Nicolas Sarkozy : Les politiques de sensibilisation des jeunes publics, d’éducation aux médias, ne peuvent se développer que sur la base du volontariat de la part des éditeurs. La meilleure illustration en a été le remarquable succès de l’opération
« Mon Journal offert » : lors de la campagne 2010-2011,
ce sont 5 % des 18-24 ans, soit près de 300 000 jeunes, qui
se sont inscrits à l’opération et les quotidiens concernés
ont enregistré un taux de transformation en abonnement
payant de 5 à 10 %. Je serai toujours au rendez-vous pour encourager les éditeurs dans de telles initiatives.
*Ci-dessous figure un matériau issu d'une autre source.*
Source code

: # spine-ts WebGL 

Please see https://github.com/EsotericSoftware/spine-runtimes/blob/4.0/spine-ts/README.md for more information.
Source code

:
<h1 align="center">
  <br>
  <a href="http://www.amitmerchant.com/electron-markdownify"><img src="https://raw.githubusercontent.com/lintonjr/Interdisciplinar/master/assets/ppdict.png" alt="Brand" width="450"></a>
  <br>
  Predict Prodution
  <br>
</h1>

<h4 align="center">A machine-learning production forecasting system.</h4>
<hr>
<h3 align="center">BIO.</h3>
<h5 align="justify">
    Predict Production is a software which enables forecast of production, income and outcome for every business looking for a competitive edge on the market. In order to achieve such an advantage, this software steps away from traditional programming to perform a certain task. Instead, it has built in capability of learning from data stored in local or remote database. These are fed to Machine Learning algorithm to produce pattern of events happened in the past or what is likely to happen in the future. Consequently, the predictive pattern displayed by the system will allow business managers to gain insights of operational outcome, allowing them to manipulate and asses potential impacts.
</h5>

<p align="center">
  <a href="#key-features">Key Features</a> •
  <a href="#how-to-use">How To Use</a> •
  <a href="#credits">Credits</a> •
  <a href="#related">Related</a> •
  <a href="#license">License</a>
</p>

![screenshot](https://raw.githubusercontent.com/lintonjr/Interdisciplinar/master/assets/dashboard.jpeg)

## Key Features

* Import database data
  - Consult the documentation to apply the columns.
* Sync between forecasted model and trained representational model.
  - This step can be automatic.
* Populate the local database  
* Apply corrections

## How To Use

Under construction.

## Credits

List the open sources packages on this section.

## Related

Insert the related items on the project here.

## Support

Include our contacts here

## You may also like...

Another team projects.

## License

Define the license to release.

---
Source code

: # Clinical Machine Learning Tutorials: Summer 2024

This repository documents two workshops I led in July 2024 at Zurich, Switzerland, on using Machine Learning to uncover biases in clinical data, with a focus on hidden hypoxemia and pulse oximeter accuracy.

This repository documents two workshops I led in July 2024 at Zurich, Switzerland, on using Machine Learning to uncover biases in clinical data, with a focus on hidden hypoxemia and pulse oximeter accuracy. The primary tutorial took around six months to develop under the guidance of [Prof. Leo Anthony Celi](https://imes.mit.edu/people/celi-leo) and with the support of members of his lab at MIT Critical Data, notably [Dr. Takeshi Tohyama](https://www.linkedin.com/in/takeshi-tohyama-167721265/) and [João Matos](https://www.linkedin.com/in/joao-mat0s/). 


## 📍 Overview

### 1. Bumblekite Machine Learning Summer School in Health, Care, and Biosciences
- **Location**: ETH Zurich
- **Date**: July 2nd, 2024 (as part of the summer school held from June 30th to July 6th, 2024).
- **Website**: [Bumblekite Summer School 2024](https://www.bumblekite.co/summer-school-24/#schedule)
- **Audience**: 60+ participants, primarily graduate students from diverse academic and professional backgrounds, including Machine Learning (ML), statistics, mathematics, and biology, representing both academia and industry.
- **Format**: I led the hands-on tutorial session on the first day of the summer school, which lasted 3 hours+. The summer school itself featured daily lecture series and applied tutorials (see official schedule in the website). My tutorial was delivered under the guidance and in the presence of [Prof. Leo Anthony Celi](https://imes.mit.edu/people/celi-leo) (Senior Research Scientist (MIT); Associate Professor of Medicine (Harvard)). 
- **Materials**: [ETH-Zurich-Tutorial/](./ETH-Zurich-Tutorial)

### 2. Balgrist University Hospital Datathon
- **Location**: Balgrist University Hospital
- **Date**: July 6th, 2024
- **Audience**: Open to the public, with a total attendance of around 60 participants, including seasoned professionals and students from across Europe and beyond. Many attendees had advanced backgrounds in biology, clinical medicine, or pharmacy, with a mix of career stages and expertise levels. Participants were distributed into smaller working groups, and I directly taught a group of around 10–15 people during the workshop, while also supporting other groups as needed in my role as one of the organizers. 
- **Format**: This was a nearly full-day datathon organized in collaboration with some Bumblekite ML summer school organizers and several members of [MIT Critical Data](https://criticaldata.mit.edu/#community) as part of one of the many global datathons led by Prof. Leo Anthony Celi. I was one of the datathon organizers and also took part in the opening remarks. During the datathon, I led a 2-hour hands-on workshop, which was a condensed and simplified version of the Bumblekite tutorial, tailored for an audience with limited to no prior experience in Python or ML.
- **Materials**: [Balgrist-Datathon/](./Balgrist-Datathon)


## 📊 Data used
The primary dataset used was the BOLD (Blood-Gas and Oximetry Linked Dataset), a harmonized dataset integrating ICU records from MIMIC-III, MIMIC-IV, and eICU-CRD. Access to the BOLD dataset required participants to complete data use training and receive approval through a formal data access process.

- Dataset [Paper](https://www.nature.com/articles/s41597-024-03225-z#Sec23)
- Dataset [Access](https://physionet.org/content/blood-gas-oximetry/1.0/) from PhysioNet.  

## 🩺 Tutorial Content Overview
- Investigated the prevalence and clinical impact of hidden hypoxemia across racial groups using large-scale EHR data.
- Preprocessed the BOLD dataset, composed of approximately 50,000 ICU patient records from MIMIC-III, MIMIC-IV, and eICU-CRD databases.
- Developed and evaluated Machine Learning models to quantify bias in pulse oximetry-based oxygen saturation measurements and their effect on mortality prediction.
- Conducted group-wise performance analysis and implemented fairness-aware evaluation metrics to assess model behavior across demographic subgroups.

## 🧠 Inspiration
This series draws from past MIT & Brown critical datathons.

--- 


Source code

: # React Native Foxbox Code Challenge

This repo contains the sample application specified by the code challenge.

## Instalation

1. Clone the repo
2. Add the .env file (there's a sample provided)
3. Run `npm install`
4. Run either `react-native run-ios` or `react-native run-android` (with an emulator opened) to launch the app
Je suis sur le point de signer le décret qui réforme profondément les modalités d’attribution des aides à la presse et parachève ainsi le travail entamé avec les éditeurs à l’occasion des États généraux. Ce nouveau dispositif, longuement concerté depuis deux ans, permettra de soutenir de façon renforcée toutes les actions exemplaires engagées par les éditeurs de presse en termes de qualité, d’accès des publics, de recherche de nouveaux lecteurs, de respect de l’environnement, ou encore de formation des journalistes.